Name lookup of specialized template function looks in a namespace that is not opened, and the name lookup is dependent on the types of the parameters in the template parameter pack.
It also only happens when I specialize the function, not when I just overload it in the namespace.
All C++ compilers seems to agree on this, so I wonder why this is? An intuitive understanding of it would be to only look-up in open namespaces. Is this a bug that all compilers have, or what am I missing?
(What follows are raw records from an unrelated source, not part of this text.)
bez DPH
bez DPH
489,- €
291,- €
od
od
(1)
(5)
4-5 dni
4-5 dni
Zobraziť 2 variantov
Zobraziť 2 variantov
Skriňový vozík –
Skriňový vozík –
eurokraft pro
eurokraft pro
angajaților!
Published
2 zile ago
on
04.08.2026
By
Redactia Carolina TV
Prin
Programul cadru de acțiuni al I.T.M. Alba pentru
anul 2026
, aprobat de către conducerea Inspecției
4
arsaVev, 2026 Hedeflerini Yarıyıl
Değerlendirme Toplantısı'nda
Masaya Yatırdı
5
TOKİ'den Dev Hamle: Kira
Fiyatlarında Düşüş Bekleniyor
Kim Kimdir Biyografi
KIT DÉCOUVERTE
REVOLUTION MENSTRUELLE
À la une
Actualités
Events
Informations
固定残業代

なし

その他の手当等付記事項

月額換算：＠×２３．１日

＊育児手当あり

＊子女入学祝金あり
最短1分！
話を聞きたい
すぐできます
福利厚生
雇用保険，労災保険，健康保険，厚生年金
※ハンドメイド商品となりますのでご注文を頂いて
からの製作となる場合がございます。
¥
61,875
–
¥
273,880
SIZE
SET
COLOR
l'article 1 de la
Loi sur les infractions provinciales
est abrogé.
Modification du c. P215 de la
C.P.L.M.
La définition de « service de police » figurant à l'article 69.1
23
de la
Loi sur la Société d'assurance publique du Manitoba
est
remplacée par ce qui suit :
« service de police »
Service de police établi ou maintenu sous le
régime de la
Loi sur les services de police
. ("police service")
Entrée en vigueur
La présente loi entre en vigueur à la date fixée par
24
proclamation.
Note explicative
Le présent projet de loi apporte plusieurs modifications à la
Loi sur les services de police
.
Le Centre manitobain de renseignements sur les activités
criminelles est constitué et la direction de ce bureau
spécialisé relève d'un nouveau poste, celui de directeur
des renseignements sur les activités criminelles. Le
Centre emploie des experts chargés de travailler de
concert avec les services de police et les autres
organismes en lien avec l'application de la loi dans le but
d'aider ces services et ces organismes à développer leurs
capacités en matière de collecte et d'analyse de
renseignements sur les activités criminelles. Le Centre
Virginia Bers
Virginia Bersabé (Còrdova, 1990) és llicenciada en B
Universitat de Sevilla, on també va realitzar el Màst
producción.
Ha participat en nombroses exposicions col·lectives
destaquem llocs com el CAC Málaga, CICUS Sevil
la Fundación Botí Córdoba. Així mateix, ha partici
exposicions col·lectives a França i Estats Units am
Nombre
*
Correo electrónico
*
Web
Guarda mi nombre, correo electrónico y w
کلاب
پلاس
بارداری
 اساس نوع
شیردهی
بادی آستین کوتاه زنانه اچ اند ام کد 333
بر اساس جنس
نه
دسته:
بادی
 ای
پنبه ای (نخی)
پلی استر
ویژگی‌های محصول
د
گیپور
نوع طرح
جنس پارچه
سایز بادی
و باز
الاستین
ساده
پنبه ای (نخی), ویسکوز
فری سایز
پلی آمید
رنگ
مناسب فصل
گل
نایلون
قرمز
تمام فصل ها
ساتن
This code - where I use a parameter declaret in the namespace 'space' - does not compile. If I do not use a parameter declared in 'space' it does compile. https://godbolt.org/z/2-nRYW
#include <memory>
#include <functional>
using namespace std;
template< typename T, class Alloc, typename... Args >
unique_ptr<T> the_funk(Alloc alloc, Args&& ... args) {
throw "";
}
namespace space {
template< typename T >
class ATestTypeB { int mA; };
template< typename T, template< typename > class Alloc, typename X, typename... Args >
unique_ptr<T, function<void()> > the_funk(Alloc<X> alloc, Args&& ... args) {
throw "";
}
}
int main() {
class AnotherClass { int mA; };
shared_ptr<int> a;
space::ATestTypeB<int> b;
int c;
std::unique_ptr<AnotherClass> obja = the_funk<AnotherClass>(a, b); // <-- Does not compile. Tries space::the_funk
std::unique_ptr<AnotherClass> objb = the_funk<AnotherClass>(a, c); // <-- Compiles. Uses ::the_funk
}
As Sander De Dycker point out that is just how Argument Dependent Lookup works.